══ Data shown
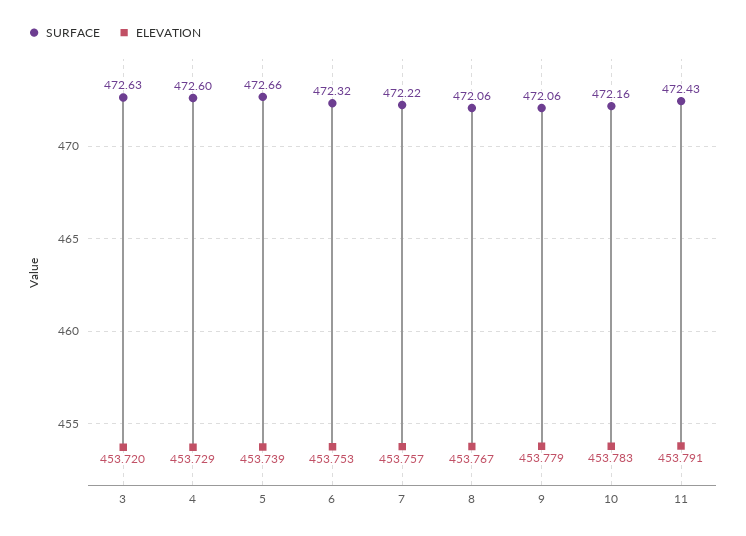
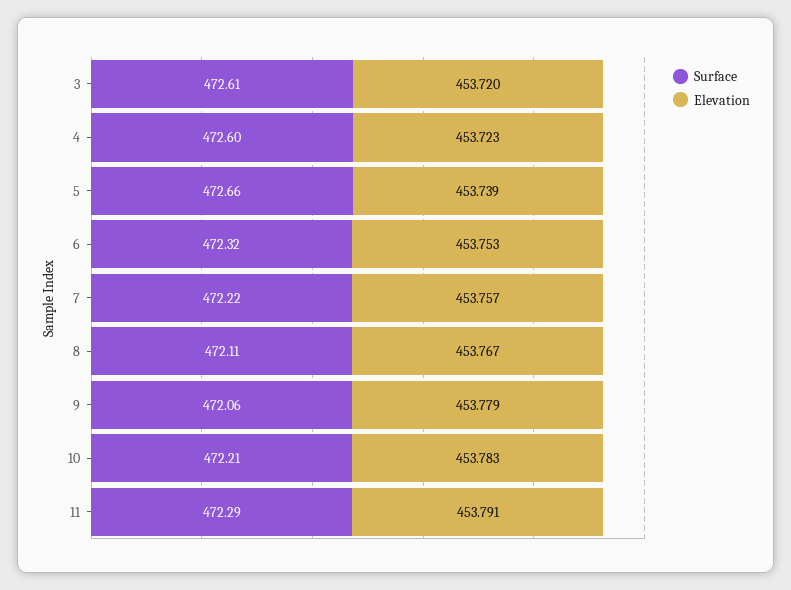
  {
    "SURFACE": {
-     "3": 472.63,
+     "3": 472.61,
      "4": 472.6,
      "5": 472.66,
      "6": 472.32,
      "7": 472.22,
-     "8": 472.06,
+     "8": 472.11,
      "9": 472.06,
-     "10": 472.16,
+     "10": 472.21,
-     "11": 472.43
+     "11": 472.29
    },
    "ELEVATION": {
      "3": 453.72,
-     "4": 453.729,
+     "4": 453.723,
      "5": 453.739,
      "6": 453.753,
      "7": 453.757,
      "8": 453.767,
      "9": 453.779,
      "10": 453.783,
      "11": 453.791
    }
  }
════
Task brief
Make an exact copy of the listing, with no images in it.

Written response
  {
    "SURFACE": {
-     "3": 472.63,
+     "3": 472.61,
      "4": 472.6,
      "5": 472.66,
      "6": 472.32,
      "7": 472.22,
-     "8": 472.06,
+     "8": 472.11,
      "9": 472.06,
-     "10": 472.16,
+     "10": 472.21,
-     "11": 472.43
+     "11": 472.29
    },
    "ELEVATION": {
      "3": 453.72,
-     "4": 453.729,
+     "4": 453.723,
      "5": 453.739,
      "6": 453.753,
      "7": 453.757,
      "8": 453.767,
      "9": 453.779,
      "10": 453.783,
      "11": 453.791
    }
  }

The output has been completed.